Firstly I slept in and had to get a taxi to work at a cost of £11.50. Then one of my clients casually announced that they'd been caught speeding and driving without insurance oh and no valid license. Normally I'd think well hell mend you but I secretly approve of evading driving expenses and I like her which sadly isn't enough to let her off the hook.
Upon getting off the bus I felt a tugging on the hem of my skirt which, a rotund fellow informed me had been tucked into my drawers. I'm not sure what the etiquette is in that situation but I feel certain is quite wrong for a man to correct the error. A quite word in my ear would have sufficed.
I was then accosted by a chap who was upset that the CSA were demanding £5 per week to maintain his children. Apparently his ex is 'a fucking boot' which explains how he got near enough to impregnate her but not why it should exempt him from taking responsibility for his own children. He then went on to explain that the CSA were forcing him to become an alcoholic, I helpfully explained to him that if he spent £5 per week on his children he'd have less for drink and wouldn't be able to become alcoholic. He was most ungrateful which serves him right for accosting me on my lunch break.

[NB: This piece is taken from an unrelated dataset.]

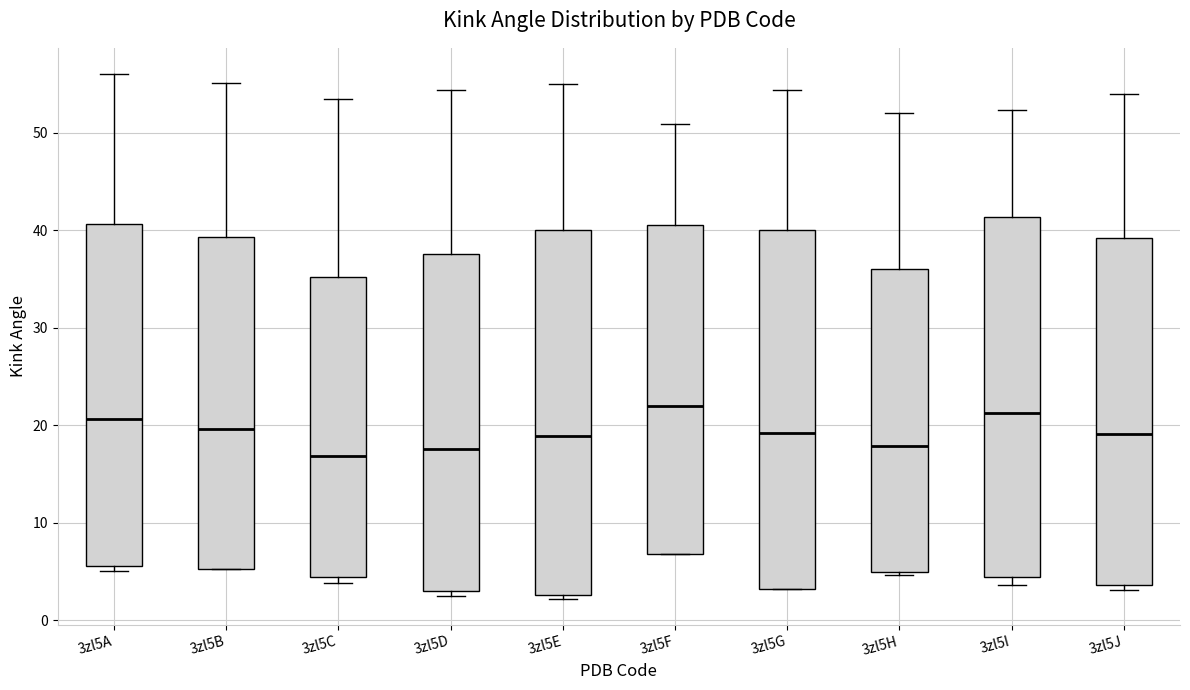

Where does the upper whisker of the box for 3zl5D end on the y-axis? The values are not printed on the chart, so give them approximately, as read against the axis.

54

Later on I locked myself out of the house rushing to an appointment to have my eyebrows dyed and plucked. I normally go to the beauty stop in Shawlands but I went to Frasers for a change. It certainly was a change -normally my treatment costs £8 but in Frasers it is £26. I just about died with my legs in the air!
Before I could gain access to my nest I had to go for a haircut and now look like a young Paul McCartney. Needless to say I didn't ask for a lovable moptop but that's what I've got.
On Friday I'm off to London, I haven't packed a thing, I going straight from work and I'm fit to drop. Wish me luck.